El ataque ocurrido este domingo en Bondi Beach, en Sídney, tuvo como protagonistas a un padre y su hijo, señalados por la Policía australiana como los presuntos autores del hecho que dejó al menos 15 personas muertas y unas 40 heridas.
Según informaron las autoridades, se trata de un hombre de 50 años y su hijo de 24. El mayor de ellos murió tras ser abatido por efectivos policiales durante el operativo, mientras que el joven permanece internado en un hospital bajo custodia.
La investigación preliminar estableció que el padre contaba con licencia legal para portar seis armas de fuego. En el escenario del ataque, además, los investigadores hallaron otras seis armas, cuya procedencia y uso están siendo analizados.

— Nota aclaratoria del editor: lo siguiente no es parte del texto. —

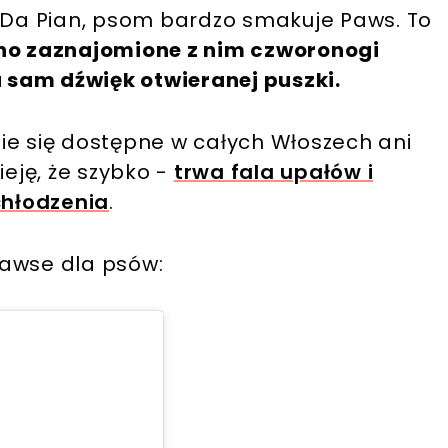
y Da Pian, psom bardzo smakuje Paws. To
o zaznajomione z nim czworonogi
sam dźwięk otwieranej puszki.
ie się dostępne w całych Włoszech ani
ieję, że szybko -
trwa fala upałów i
hłodzenia
.
Pawse dla psów: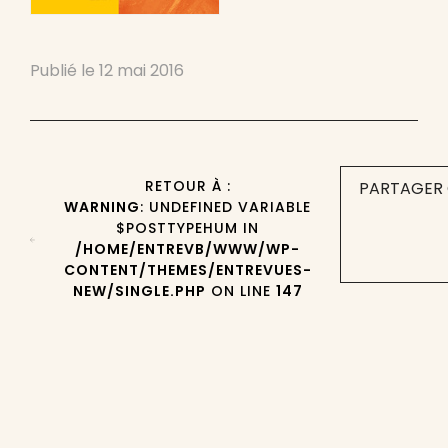
Publié le
12 mai 2016
RETOUR À :
PARTAGER 
WARNING
: UNDEFINED VARIABLE
$POSTTYPEHUM IN
/HOME/ENTREVB/WWW/WP-
CONTENT/THEMES/ENTREVUES-
NEW/SINGLE.PHP
ON LINE
147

El jefe de la Policía de Nueva Gales del Sur, Mal Lanyon, evitó pronunciarse sobre la posible ideología o los motivos que habrían impulsado el accionar del padre y el hijo. No obstante, confirmó que en el lugar fueron encontrados dos artefactos explosivos improvisados que se encontraban activos y en condiciones de detonar.
Lanyon precisó que ambos explosivos fueron desactivados sin inconvenientes y señaló que se trataba de dispositivos de fabricación rudimentaria. “Me alegro mucho de que esos artefactos no se activaran”, afirmó durante una conferencia de prensa ofrecida junto al primer ministro estatal, Chris Minns.